== INFORMATION GIVEN ==

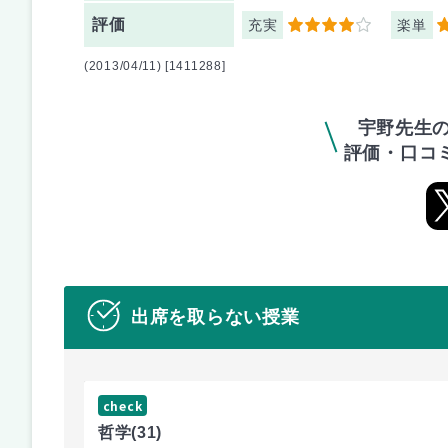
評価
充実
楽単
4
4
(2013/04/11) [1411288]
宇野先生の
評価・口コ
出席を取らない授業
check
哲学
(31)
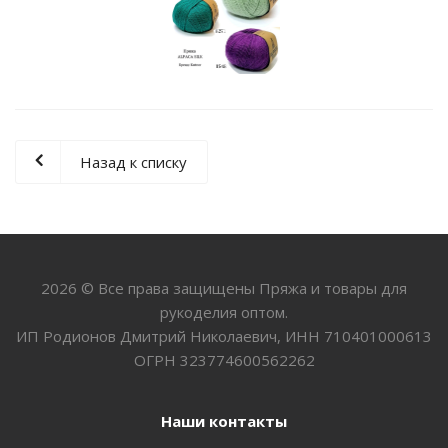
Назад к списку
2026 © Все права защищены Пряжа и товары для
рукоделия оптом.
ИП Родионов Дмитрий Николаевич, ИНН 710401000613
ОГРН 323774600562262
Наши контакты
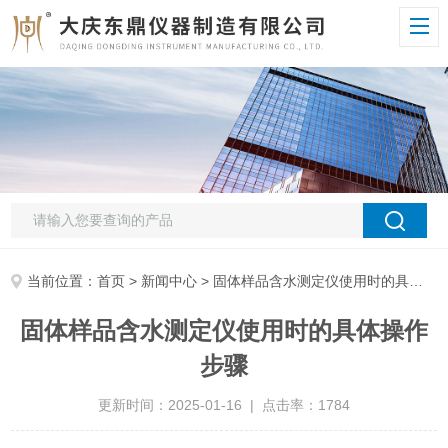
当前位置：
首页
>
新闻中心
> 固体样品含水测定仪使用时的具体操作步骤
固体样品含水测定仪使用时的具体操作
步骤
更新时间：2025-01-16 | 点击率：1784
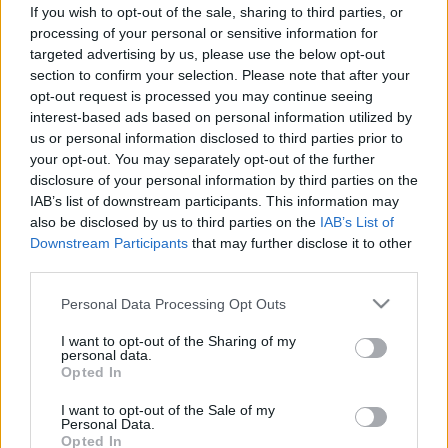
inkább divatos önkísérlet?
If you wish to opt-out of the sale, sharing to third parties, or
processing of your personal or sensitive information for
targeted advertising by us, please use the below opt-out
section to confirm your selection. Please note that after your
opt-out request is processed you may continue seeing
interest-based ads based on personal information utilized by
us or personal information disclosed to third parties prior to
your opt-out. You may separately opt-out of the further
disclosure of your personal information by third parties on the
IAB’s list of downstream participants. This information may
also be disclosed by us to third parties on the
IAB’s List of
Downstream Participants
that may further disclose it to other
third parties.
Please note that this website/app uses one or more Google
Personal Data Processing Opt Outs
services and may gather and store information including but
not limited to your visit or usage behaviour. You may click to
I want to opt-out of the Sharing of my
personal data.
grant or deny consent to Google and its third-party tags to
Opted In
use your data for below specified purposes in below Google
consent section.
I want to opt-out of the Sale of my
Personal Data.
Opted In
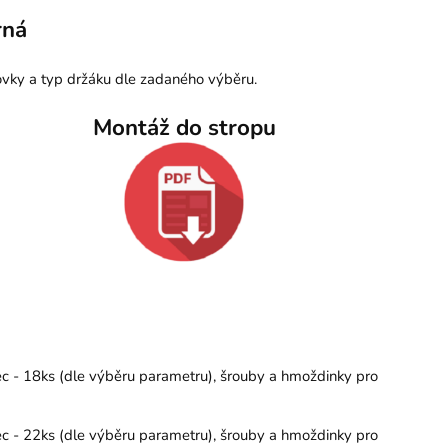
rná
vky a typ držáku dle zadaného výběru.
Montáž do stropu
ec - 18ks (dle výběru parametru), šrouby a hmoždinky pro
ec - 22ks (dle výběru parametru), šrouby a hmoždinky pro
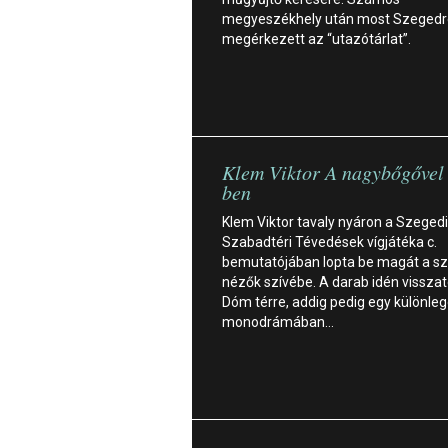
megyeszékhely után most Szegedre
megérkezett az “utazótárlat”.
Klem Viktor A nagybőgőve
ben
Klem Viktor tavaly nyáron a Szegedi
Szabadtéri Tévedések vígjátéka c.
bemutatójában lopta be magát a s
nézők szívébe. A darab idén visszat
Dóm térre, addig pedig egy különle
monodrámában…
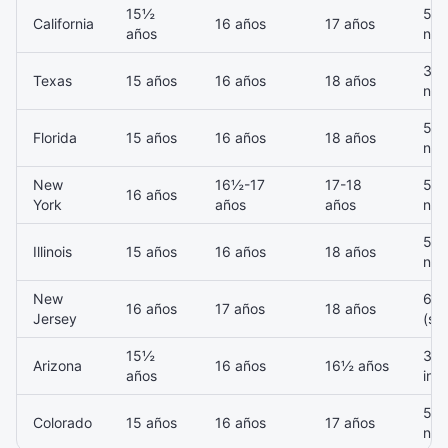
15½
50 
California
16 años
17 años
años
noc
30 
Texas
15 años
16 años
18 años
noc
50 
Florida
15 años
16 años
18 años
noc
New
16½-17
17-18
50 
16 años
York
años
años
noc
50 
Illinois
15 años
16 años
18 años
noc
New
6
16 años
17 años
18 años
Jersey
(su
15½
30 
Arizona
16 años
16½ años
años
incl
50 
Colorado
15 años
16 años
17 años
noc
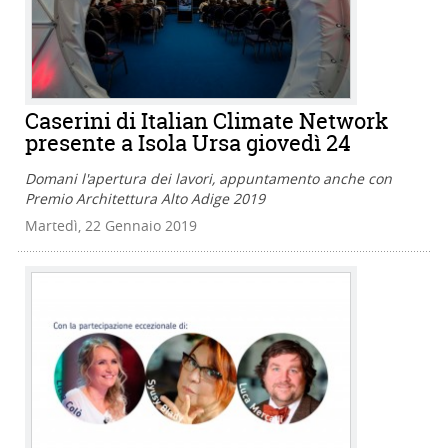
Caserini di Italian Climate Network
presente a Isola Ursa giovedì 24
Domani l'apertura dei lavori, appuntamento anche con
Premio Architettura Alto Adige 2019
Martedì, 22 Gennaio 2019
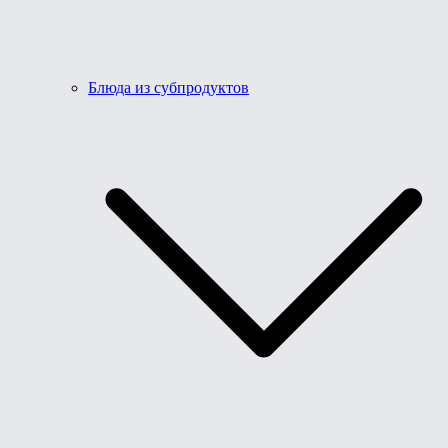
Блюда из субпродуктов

===

WORK REQUEST » Show me every line of the entries above that holds "your".

OUTPUT OF THE TASK »
processing of your personal or sensitive information for
section to confirm your selection. Please note that after your
your opt-out. You may separately opt-out of the further
disclosure of your personal information by third parties on the
not limited to your visit or usage behaviour. You may click to
use your data for below specified purposes in below Google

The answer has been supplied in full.